* _Requirement_: Go through the entries below and print, exactly, the lines starting at the one with "Identify the document elements. Format: label text..." and ending at the one with "Rendered at 1500 by 844 pixels.", keeping both ends and no others.

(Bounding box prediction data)
# # # #
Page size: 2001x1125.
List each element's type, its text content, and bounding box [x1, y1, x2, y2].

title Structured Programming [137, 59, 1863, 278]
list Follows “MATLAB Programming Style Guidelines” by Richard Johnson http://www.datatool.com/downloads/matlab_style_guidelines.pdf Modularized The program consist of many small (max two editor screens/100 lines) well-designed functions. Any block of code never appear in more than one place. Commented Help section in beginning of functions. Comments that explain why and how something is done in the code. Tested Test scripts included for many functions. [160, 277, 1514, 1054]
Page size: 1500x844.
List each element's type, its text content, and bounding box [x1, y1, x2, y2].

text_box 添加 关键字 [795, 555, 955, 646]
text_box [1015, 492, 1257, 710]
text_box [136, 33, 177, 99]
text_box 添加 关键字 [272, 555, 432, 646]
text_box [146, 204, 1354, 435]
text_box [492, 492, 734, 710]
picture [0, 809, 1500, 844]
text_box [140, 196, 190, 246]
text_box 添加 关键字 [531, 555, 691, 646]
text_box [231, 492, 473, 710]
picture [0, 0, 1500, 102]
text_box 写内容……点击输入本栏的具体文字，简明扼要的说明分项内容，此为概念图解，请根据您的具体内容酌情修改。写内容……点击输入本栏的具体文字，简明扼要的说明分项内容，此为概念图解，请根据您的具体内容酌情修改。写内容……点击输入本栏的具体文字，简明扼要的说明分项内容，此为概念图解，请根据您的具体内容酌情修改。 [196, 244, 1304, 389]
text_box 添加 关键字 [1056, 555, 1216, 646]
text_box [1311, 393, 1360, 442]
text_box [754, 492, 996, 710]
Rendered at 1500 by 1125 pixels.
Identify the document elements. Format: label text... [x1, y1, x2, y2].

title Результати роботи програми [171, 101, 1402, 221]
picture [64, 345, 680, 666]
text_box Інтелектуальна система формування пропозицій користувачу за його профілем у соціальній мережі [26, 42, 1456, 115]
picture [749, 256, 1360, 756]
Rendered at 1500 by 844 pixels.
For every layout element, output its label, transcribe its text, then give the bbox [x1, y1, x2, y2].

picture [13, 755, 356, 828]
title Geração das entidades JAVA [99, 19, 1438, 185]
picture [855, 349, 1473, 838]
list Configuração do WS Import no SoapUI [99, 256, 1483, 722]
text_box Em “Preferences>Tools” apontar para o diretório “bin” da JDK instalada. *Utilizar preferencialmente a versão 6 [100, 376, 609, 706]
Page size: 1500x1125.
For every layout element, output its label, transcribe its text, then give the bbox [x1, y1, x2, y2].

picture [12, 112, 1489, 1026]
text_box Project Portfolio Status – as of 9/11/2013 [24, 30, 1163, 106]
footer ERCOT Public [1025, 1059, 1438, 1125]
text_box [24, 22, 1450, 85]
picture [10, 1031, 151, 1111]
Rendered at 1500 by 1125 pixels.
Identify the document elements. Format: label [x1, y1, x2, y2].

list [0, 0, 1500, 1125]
# # # #
* _Answer to the exercise_:
Identify the document elements. Format: label text... [x1, y1, x2, y2].

title Результати роботи програми [171, 101, 1402, 221]
picture [64, 345, 680, 666]
text_box Інтелектуальна система формування пропозицій користувачу за його профілем у соціальній мережі [26, 42, 1456, 115]
picture [749, 256, 1360, 756]
Rendered at 1500 by 844 pixels.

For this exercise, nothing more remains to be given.